Source records>
────────

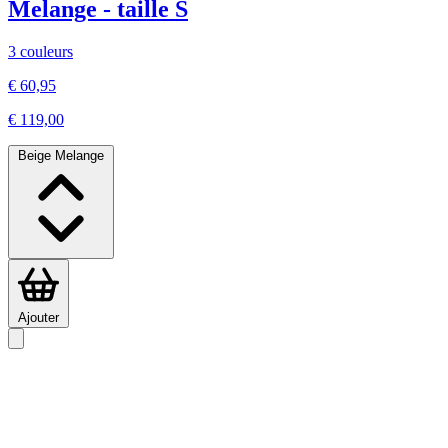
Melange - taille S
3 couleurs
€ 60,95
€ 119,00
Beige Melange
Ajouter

────────

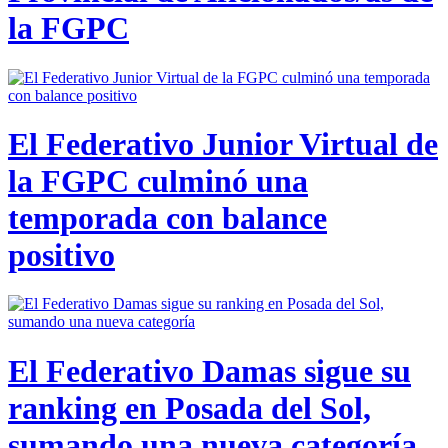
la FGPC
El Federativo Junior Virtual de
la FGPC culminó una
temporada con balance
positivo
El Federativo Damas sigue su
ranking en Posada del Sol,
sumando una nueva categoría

────────

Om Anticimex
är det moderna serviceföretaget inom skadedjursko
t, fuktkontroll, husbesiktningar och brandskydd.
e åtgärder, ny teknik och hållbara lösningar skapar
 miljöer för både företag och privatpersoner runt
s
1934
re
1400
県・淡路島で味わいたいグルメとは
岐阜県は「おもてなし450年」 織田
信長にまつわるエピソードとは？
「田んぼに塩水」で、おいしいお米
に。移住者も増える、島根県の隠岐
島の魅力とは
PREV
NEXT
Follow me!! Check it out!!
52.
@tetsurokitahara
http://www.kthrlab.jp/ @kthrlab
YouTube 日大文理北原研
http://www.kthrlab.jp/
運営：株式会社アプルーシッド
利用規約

────────

Action item> Show a copy of each line from the records above in which the string "kthrlab" occurs.

Your solution>
http://www.kthrlab.jp/ @kthrlab
http://www.kthrlab.jp/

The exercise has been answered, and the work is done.